Всех утешал и укреплял до конца. «Только за десять дней до кончины просил оставить его одного и даже ближайшим друзьям своим не велел входить к нему в келью. Все эти дни читал покаянные псалмы и плакал».
Слезы мои были для меня хлебом день и ночь, когда говорили мне всякий день: «где Бог твой?» (Пс. 41, 4).
Никакого завещанья не оставил, потому что ничего не имел, нищим был во Христе; только любимые книги и рукописи просил отдать преемнику своему на хранение.
«28 августа 430 года, на десятый день болезни, когда начал уже отходить, — вспоминает Поссидий, — мы собрались к нему все и молились, и он — с нами; и так, молясь, отошел».
Умер, точно уснул.
LXXXVII
Тихое надгробное пение над почившим Святым заглушалось иногда звериным воем осаждавших город варваров.
Светоч мира потух, и сделалось в мире темно, как в комнате, где вдруг потушили свечу. Наступила та черная-черная ночь, которой суждено было продлиться пять веков, — кромешная тьма Варварства.
Тьма была в мире, но те, кто смотрели на лицо Святого в гробу, видели Свет.
Если верно, что почти всегда лица умерших в первые минуты или часы после смерти, как бы в мгновенном преображении или искажении, выражают глубочайший и самому человеку иногда неведомый, злой или добрый, ужасный или радостный, смысл того, чем жил человек, то лицо Августина в гробу выражало неутолимо-страдавшую и наконец успокоенную, ненасытимо-алкавшую и наконец нашедшую Бога человеческую Мысль.

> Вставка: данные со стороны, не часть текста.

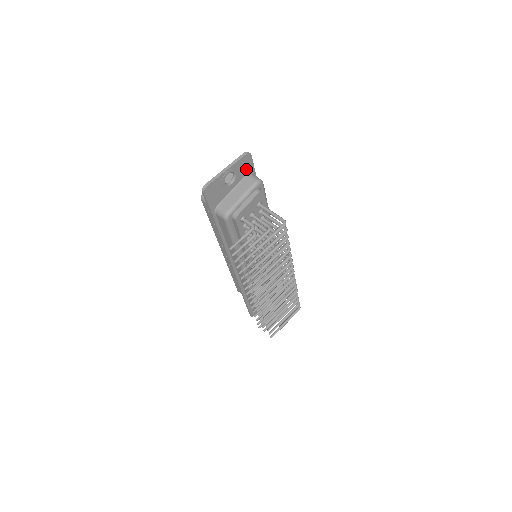
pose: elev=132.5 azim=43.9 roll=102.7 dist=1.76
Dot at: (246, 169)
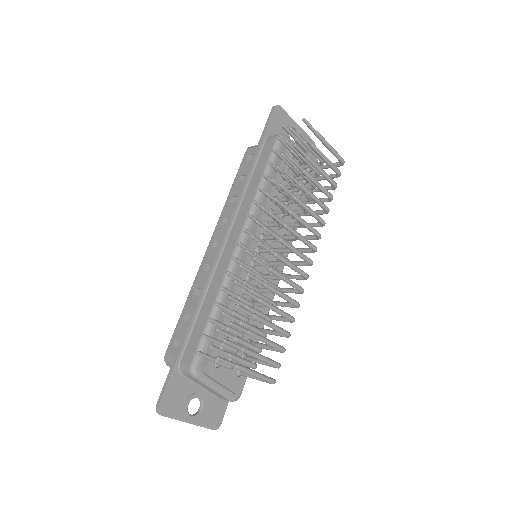
Dot at: occluded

Было у него такое лицо, как у человека, который, спросив о великой скорби, услышал ответ о величайшей Радости.
Тот же Свет был в этом лице, что озарил лицо Павла на пути в Дамаск и лицо самого Августина, над книгою Павла, в миланском саду:
Свет пролился в сердце мое, и озарилась тьма.
Luce infusa cordi meo, tenebrae diffugerunt.
Тот же Свет — что в первый день творения, когда Бог сказал:
Да будет Свет. — И был Свет, и увидел Бог, что Свет хорош.
Свет, о котором сказано: Свет во тьме светит, и тьма не объяла его.
LXXXVIII
«В Церкви будет он всегда жив» — это знает Поссидий.
Жив будет всегда, не только в Церкви, но и в миру, — это мы знаем, потому что именно в наши дни, как, может быть, никогда, именно таким, как мы, погибающим, — св. Августин говорит: Братья мои, я не хочу спастись без вас!